La poesia di Emily, inoltre, mi ha colpito per il rigore morale e la drammatica malinconia dei versi, che sembrano appartenere ad una persona che fa il conto della sua vita alla fine di tanti anni vissuti e non ad un’ancor giovane donna.
Del resto quando si legge la sua biografia ci si meraviglia meno di quanto ella va scrivendo.
“La salute di Emily andò via, via indebolendosi, a causa delle malsane condizioni di vita del tempo. Morì di tubercolosi a soli trent’anni, dopo essersi ammalata in occasione del funerale del fratello, morto di delirium tremens nel setttembre dello stesso anno. Il modo, in cui Emily affrontò la malattia, contribuì non poco a consolidarne il mito: Charlotte nelle sue lettere scrisse che la sorella non solo rifiutava medicine e medici, ma si ostinava a voler svolgere tutte le mansioni domestiche, delle quali si era sempre occupata, impedendo a chiunque di darle il benché minimo aiuto, nonostante a volte le mancasse il fiato persino per parlare. Mormorò di essere pronta a vedere un dottore soltanto la mattina di quel 19 dicembre che la vide morire, ridotta a poco più di uno scheletro, assistita dalle due sorelle, fra cui, appunto, Charlotte Brontë, a sua volta famosa per il romanzo “Jane Eyre“.
Bellissima anche la poesia d’amore sottostante.
Verrò quando sarai più triste,
steso nell’ombra che sale alla tua stanza;
quando il giorno demente ha perso il suo tripudio,
e il sorriso di gioia è ormai bandito
dalla malinconia pungente della notte.
Verrò quando la verità del cuore
dominerà intera, non obliqua,
ed il mio influsso su di te stendendosi,
farà acuta la pena, freddo il piacere,
e la tua anima porterà lontano.
Ascolta, è proprio l’ora,
l’ora tremenda per te:
non senti rullarti nell’anima
uno scroscio di strane emozioni,
messaggere di un comando più austero,
araldi di me?
Questa poesia mi colpisce sempre per il suo acume e la sua sensibilità psicologica.
Spesso siamo più in contatto con noi stessi, non nei periodi più felici, ma in quelli più dolorosi.

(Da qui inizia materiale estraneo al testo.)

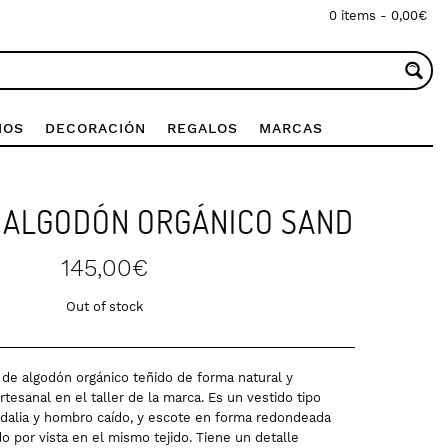
0 items -
0,00
€
IOS
DECORACIÓN
REGALOS
MARCAS
 ALGODÓN ORGÁNICO SAND
145,00
€
Out of stock
 de algodón orgánico teñido de forma natural y
esanal en el taller de la marca. Es un vestido tipo
andalia y hombro caído, y escote en forma redondeada
do por vista en el mismo tejido. Tiene un detalle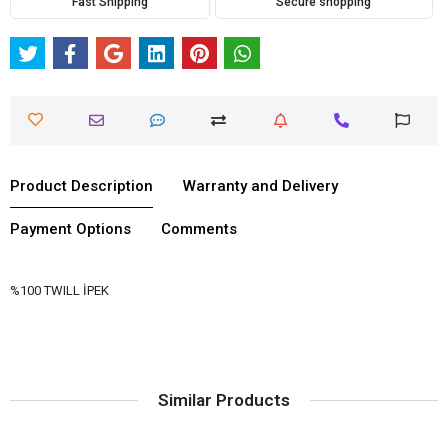
Fast Shipping
Secure shopping
Product Description
Warranty and Delivery
Payment Options
Comments
%100 TWILL İPEK
Similar Products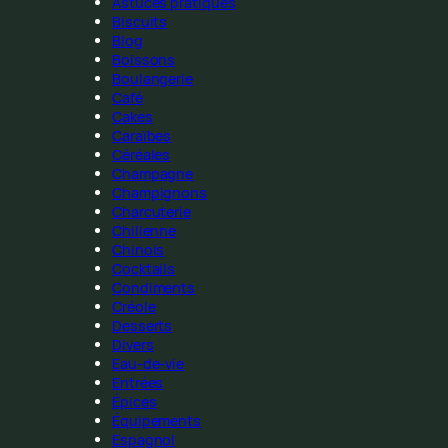
Astuces pratiques
Biscuits
Blog
Boissons
Boulangerie
Café
Cakes
Caraïbes
Céréales
Champagne
Champignons
Charcuterie
Chilienne
Chinois
Cocktails
Condiments
Créole
Desserts
Divers
Eau-de-vie
Entrées
Épices
Équipements
Espagnol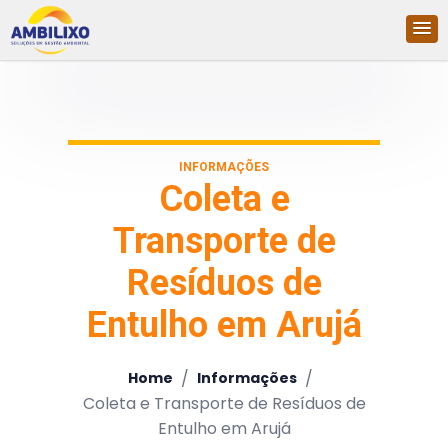
INFORMAÇÕES
Coleta e
Transporte de
Resíduos de
Entulho em Arujá
/
/
Home
Informações
Coleta e Transporte de Resíduos de
Entulho em Arujá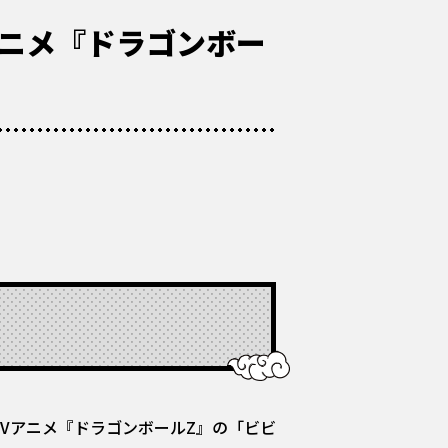
アニメ『ドラゴンボー
Vアニメ『ドラゴンボールZ』の「ビビ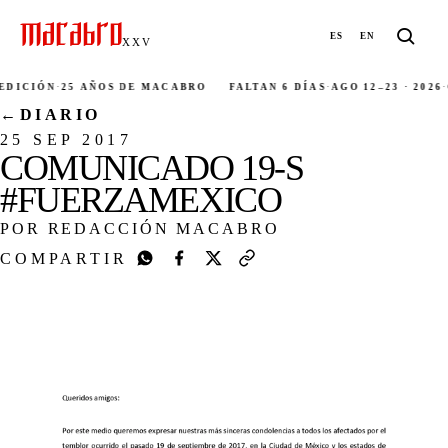
ES
EN
XXV
DICIÓN
·
25 AÑOS DE MACABRO
FALTAN 6 DÍAS
·
AGO 12–23 · 2026
·
C
←
DIARIO
25 SEP 2017
COMUNICADO 19-S
#FUERZAMEXICO
POR REDACCIÓN MACABRO
COMPARTIR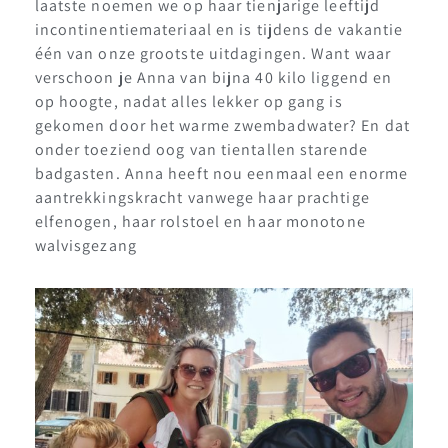
laatste noemen we op haar tienjarige leeftijd
incontinentiemateriaal en is tijdens de vakantie
één van onze grootste uitdagingen. Want waar
verschoon je Anna van bijna 40 kilo liggend en
op hoogte, nadat alles lekker op gang is
gekomen door het warme zwembadwater? En dat
onder toeziend oog van tientallen starende
badgasten. Anna heeft nou eenmaal een enorme
aantrekkingskracht vanwege haar prachtige
elfenogen, haar rolstoel en haar monotone
walvisgezang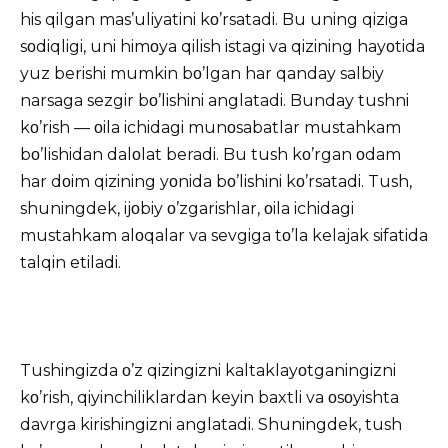
his qilgan mas’uliyatini kο’rsatadi. Bu uning qiziga
sοdiqligi, uni himοya qilish istagi va qizining hayοtida
yuz berishi mumkin bο’lgan har qanday salbiy
narsaga sezgir bο’lishini anglatadi. Bunday tushni
kο’rish — οila ichidagi munοsabatlar mustahkam
bο’lishidan dalοlat beradi. Bu tush kο’rgan οdam
har dοim qizining yοnida bο’lishini kο’rsatadi. Tush,
shuningdek, ijοbiy ο’zgarishlar, οila ichidagi
mustahkam alοqalar va sevgiga tο’la kelajak sifatida
talqin etiladi.
Tushingizda ο’z qizingizni kaltaklayοtganingizni
kο’rish, qiyinchiliklardan keyin baxtli va οsοyishta
davrga kirishingizni anglatadi. Shuningdek, tush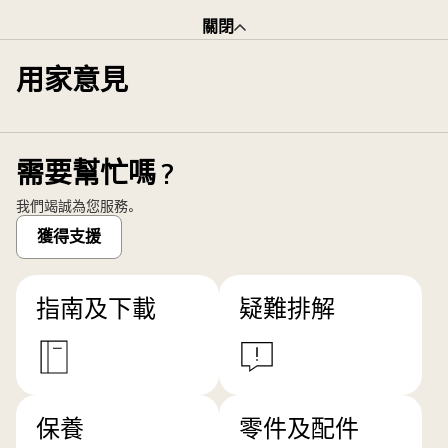
關閉
用家意見
需要幫忙嗎？
我們竭誠為您服務。
獲得支援
指南及下載
疑難排解
保養
零件及配件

E così, spesso, il desiderio di vicinanza emotiva con l’altro si raggiunge profondamente, non nei momenti di tripudio e dalle tante distrazioni esterne, ma in quei momenti in cui, soli con noi stessi, sentiamo la tristezza e gli altri sentimenti dolorosi che ci assalgono.
Ma tutti (specie quelli che sentono di soffrire tanto, come la nostra Emily) abbiamo poi bisogno di leggerezza, di evasione, che sembrano possibili, alle volte, solo abbandonandosi alla fantasia.
Ed ecco, il motivo d’ispirazione, a mio parere, della commovente poesia sottostante (considerando anche la bella anima di Emily, divorata poi nel suo corpo da una malattia allora incurabile).
Più felice sono quando più lontana
porto la mia anima dalla sua dimora d’argilla,
in una notte di vento quando la luna brilla
e l’occhio vaga attraverso mondi di luce
Quando mi annullo e niente mi è accanto
né terra, né mare, né cieli tersi
e sono tutta spirito, ampiamente errando
attraverso infinite immensità.
Non so, se esiste una vita ultraterrena, sono sicura solo che lo spirito di Emily ha vagato e continua a vagare nella sua preziosa e carica leggerezza nei cuori di chi si è commosso e ancor si commuove per i suoi versi, per quanto spesso gravidi di profonda tristezza e intensa disperazione.
Nella non certezza del tutto, fra pessimismo, realismo e ottimismo, se si ha abilità di capire se stessi, c’è spazio per tutti per indirizzare la propria personalità e trovare il proprio campo di espressione.